Andy Hayward

Personal information
- Full name: Andrew William Hayward
- Date of birth: 21 June 1970 (age 55)
- Place of birth: Barnsley, England
- Positions: Midfielder; striker;

Senior career*
- Years: Team / Apps / (Gls)
- Frickley Athletic
- 1994–1998: Rotherham United / 120 / (15)
- 1998: → Woking (loan) / 2 / (4)
- 1998–1999: Hednesford Town
- 1998: → Doncaster Rovers (loan) / 3 / (0)
- 1999: Barrow
- 1999–2000: Frickley Athletic
- 2000–2004: Bradford Park Avenue
- 2004–2005: Stalybridge Celtic / 46 / (16)
- 2005–2007: Ossett Town / 53 / (32)
- 2007: North Ferriby United
- 2007–2008: Frickley Athletic
- 2008–2009: Garforth Town

= Andy Hayward =

English footballer (born 1970)

Andrew William Hayward is an English former footballer who played as a midfielder and striker.
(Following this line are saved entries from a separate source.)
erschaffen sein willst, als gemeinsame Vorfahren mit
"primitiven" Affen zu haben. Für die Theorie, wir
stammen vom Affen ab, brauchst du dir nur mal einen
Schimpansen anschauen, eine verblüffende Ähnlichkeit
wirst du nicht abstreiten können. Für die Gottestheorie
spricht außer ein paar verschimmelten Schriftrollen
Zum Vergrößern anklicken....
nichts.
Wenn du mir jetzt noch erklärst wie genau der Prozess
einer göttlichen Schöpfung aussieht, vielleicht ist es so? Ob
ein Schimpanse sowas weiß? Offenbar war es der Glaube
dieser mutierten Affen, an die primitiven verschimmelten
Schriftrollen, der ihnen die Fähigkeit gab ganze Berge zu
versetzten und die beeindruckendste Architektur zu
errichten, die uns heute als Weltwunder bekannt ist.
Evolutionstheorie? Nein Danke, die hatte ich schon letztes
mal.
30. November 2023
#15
Hayward started his career in non-league football, and his prolific goalscoring record as well as his skill in volleying soon attracted attention from bigger clubs. He turned professional at the age of 24, joining Rotherham United from Frickley Athletic in 1994. He played 120 league games in four seasons before leaving the club in 1998. Whilst at Rotherham he was a part of the team that won the 1996 Football League Trophy Final. While at Rotherham he was lauded for his volleying ability and was considered the best in this regard within the lower leagues of English Professional Football. He has since played for numerous teams in non-league football.
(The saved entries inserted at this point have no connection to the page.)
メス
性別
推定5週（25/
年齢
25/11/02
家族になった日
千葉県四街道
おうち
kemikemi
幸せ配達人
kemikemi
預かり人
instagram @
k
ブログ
He signed for Hednesford Town, and had a brief loan spell with Doncaster Rovers. He then moved on to Barrow in February 1999, and helped the club secure survival in the Football Conference league when he scored the opening goal in a 2–1 win against Kidderminster Harriers on the last day of the season. He returned to his old club Frickley Athletic, before being signed by Bradford Park Avenue in September 2000 for a club record fee. He stayed there for several seasons before moving on to Stalybridge Celtic in March 2004. He stayed there until the summer of 2005, scoring 16 goals in 46 appearances.

He went on to play for Ossett Town, playing 53 times and scoring 32 goals, and North Ferriby United. He returned for a third spell at Frickley Athletic, this time as a player-assistant manager before joining Garforth Town.
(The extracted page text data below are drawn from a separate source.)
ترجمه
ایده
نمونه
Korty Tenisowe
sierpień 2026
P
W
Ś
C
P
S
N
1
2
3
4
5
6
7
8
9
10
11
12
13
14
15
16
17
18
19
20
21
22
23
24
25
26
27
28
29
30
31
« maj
He last played for Royston Railway in the Barnsley Sunday league football and works as a PE instructor at Evolve Academy, a pupil referral unit in Wakefield.

Hayward currently manages his local Sunday League club Royston FC. His greatest managerial accomplishment to date is winning the Wakefield and District Premier Division Cup in a thrilling 1-0 victory over Beechwood WMC in the 2024/24 season.